To-do item: From the listing below, copy every line with the word "Divorce".

:: Entries supplied

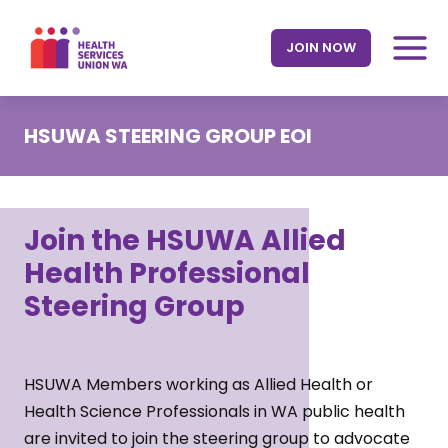
Skip
to
JOIN NOW
content
HSUWA STEERING GROUP EOI
Join the HSUWA Allied
Health Professional
Steering Group
HSUWA Members working as Allied Health or
Health Science Professionals in WA public health
are invited to join the steering group to advocate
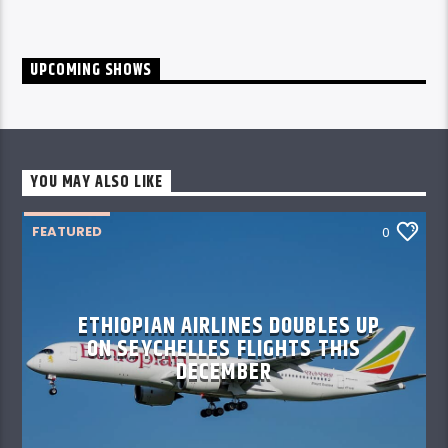
UPCOMING SHOWS
YOU MAY ALSO LIKE
FEATURED
0
ETHIOPIAN AIRLINES DOUBLES UP
ON SEYCHELLES FLIGHTS THIS
DECEMBER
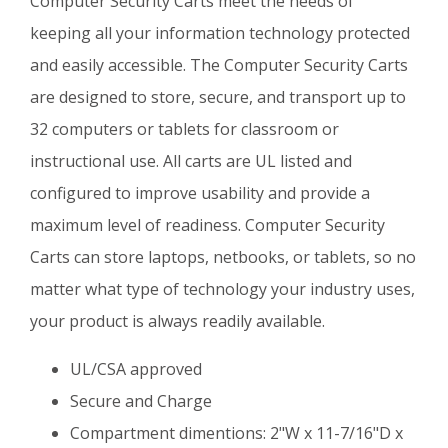
Computer Security Carts meet the needs of
keeping all your information technology protected
and easily accessible. The Computer Security Carts
are designed to store, secure, and transport up to
32 computers or tablets for classroom or
instructional use. All carts are UL listed and
configured to improve usability and provide a
maximum level of readiness. Computer Security
Carts can store laptops, netbooks, or tablets, so no
matter what type of technology your industry uses,
your product is always readily available.
UL/CSA approved
Secure and Charge
Compartment dimentions: 2"W x 11-7/16"D x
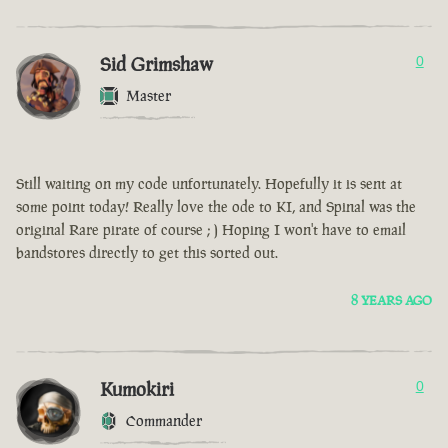
Sid Grimshaw
0
Master
Still waiting on my code unfortunately. Hopefully it is sent at
some point today! Really love the ode to KI, and Spinal was the
original Rare pirate of course ; ) Hoping I won't have to email
bandstores directly to get this sorted out.
8 YEARS AGO
Kumokiri
0
Commander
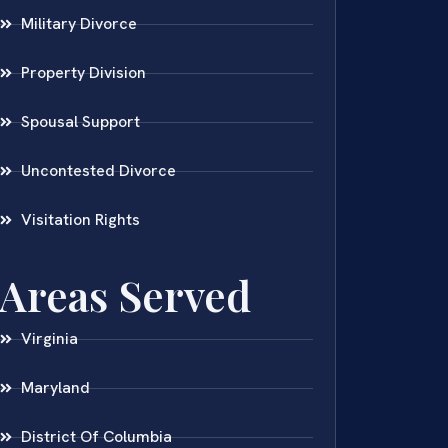
Military Divorce
Property Division
Spousal Support
Uncontested Divorce
Visitation Rights
Areas Served
Virginia
Maryland
District Of Columbia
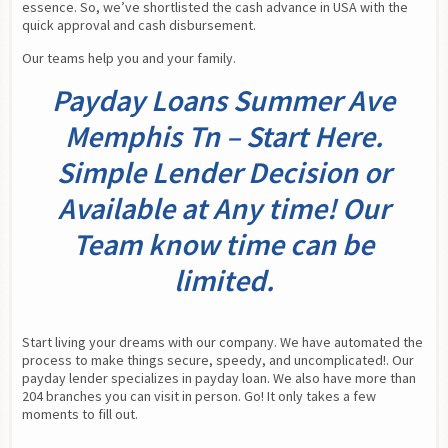
essence. So, we’ve shortlisted the cash advance in USA with the 
quick approval and cash disbursement.
Our teams help you and your family.
Payday Loans Summer Ave
Memphis Tn – Start Here.
Simple Lender Decision or
Available at Any time! Our
Team know time can be
limited.
Start living your dreams with our company. We have automated the 
process to make things secure, speedy, and uncomplicated!. Our 
payday lender specializes in payday loan. We also have more than 
204 branches you can visit in person. Go! It only takes a few 
moments to fill out.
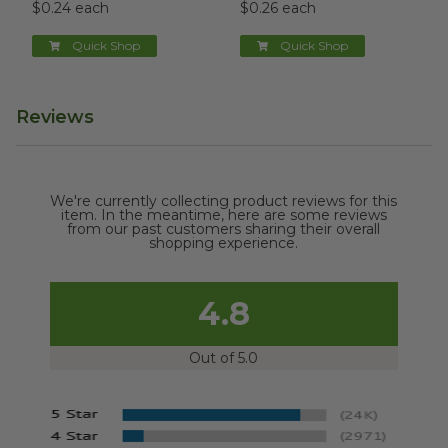
$0.24 each
$0.26 each
Quick Shop
Quick Shop
Reviews
We're currently collecting product reviews for this
item. In the meantime, here are some reviews
from our past customers sharing their overall
shopping experience.
4.8
Out of 5.0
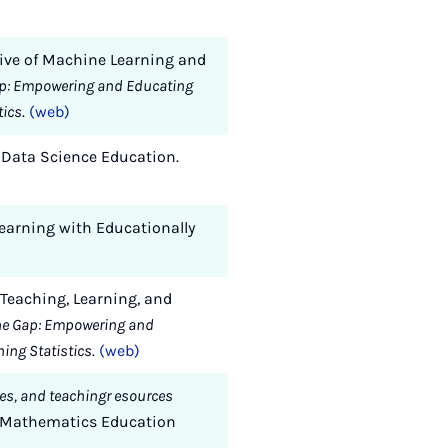
tive of Machine Learning and
ap: Empowering and Educating
tics
.
(web)
on Data Science Education.
 Learning with Educationally
r Teaching, Learning, and
he Gap: Empowering and
hing Statistics
.
(web)
les, and teachingr esources
n Mathematics Education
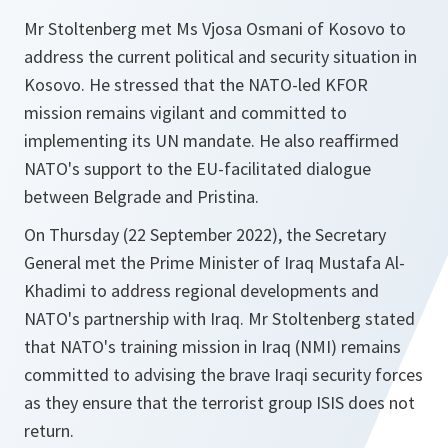
Mr Stoltenberg met Ms Vjosa Osmani of Kosovo to
address the current political and security situation in
Kosovo. He stressed that the NATO-led KFOR
mission remains vigilant and committed to
implementing its UN mandate. He also reaffirmed
NATO's support to the EU-facilitated dialogue
between Belgrade and Pristina.
On Thursday (22 September 2022), the Secretary
General met the Prime Minister of Iraq Mustafa Al-
Khadimi to address regional developments and
NATO's partnership with Iraq. Mr Stoltenberg stated
that NATO's training mission in Iraq (NMI) remains
committed to advising the brave Iraqi security forces
as they ensure that the terrorist group ISIS does not
return.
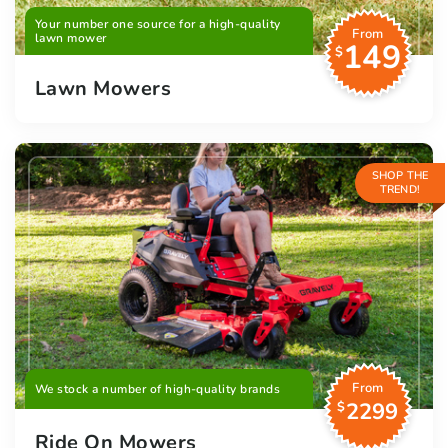
Your number one source for a high-quality
From
lawn mower
149
$
Lawn Mowers
SHOP THE
TREND!
From
We stock a number of high-quality brands
2299
$
Ride On Mowers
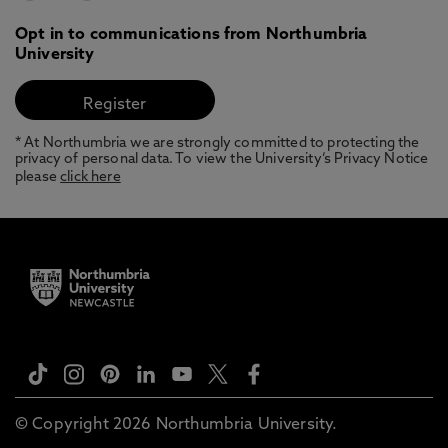
Opt in to communications from Northumbria
University
* At Northumbria we are strongly committed to protecting the
privacy of personal data. To view the University’s Privacy Notice
please
click here
© Copyright 2026 Northumbria University.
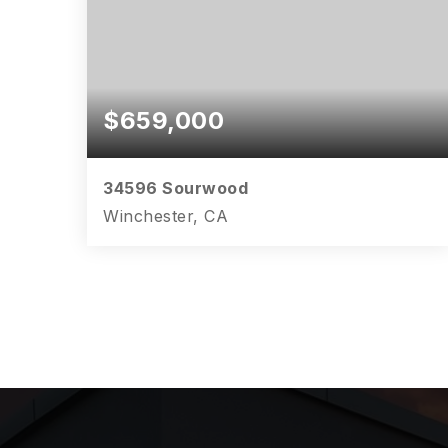
$659,000
34596 Sourwood
Winchester, CA
4
3
2,642
BEDS
BATHS
SQFT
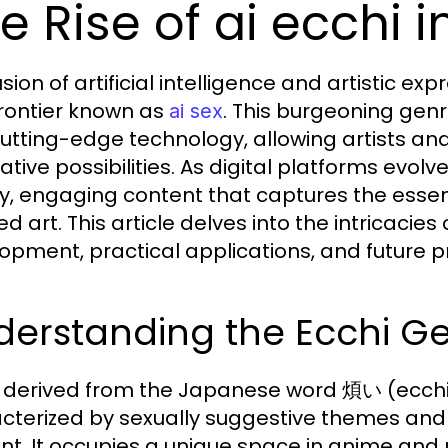
e Rise of ai ecchi in
sion of artificial intelligence and artistic ex
rontier known as
. This burgeoning gen
ai sex
cutting-edge technology, allowing artists and
eative possibilities. As digital platforms evo
ty, engaging content that captures the essen
ed art. This article delves into the intricacies
opment, practical applications, and future p
derstanding the Ecchi G
, derived from the Japanese word 煩い (ecchi)
cterized by sexually suggestive themes and i
nt. It occupies a unique space in anime an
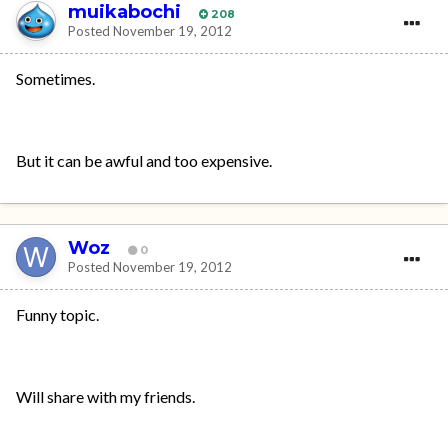
muikabochi
208
Posted
November 19, 2012
Sometimes.
But it can be awful and too expensive.
Woz
0
Posted
November 19, 2012
Funny topic.
Will share with my friends.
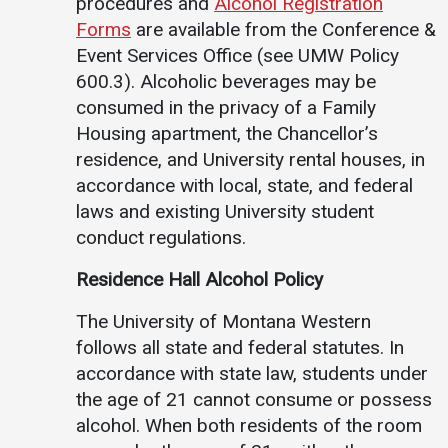
procedures and
Alcohol Registration
Forms
are available from the Conference &
Event Services Office (see UMW Policy
600.3). Alcoholic beverages may be
consumed in the privacy of a Family
Housing apartment, the Chancellor’s
residence, and University rental houses, in
accordance with local, state, and federal
laws and existing University student
conduct regulations.
Residence Hall Alcohol Policy
The University of Montana Western
follows all state and federal statutes. In
accordance with state law, students under
the age of 21 cannot consume or possess
alcohol. When both residents of the room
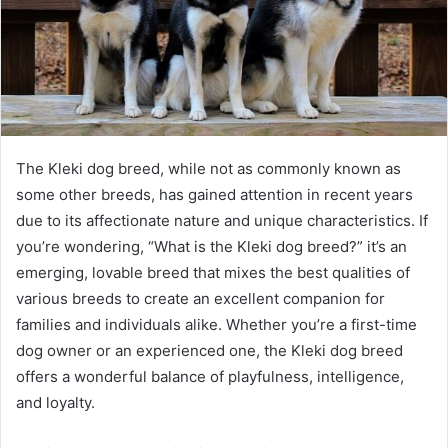
The Kleki dog breed, while not as commonly known as
some other breeds, has gained attention in recent years
due to its affectionate nature and unique characteristics. If
you’re wondering, “What is the Kleki dog breed?” it’s an
emerging, lovable breed that mixes the best qualities of
various breeds to create an excellent companion for
families and individuals alike. Whether you’re a first-time
dog owner or an experienced one, the Kleki dog breed
offers a wonderful balance of playfulness, intelligence,
and loyalty.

::::

Output for this exercise:
Military Divorce
Uncontested Divorce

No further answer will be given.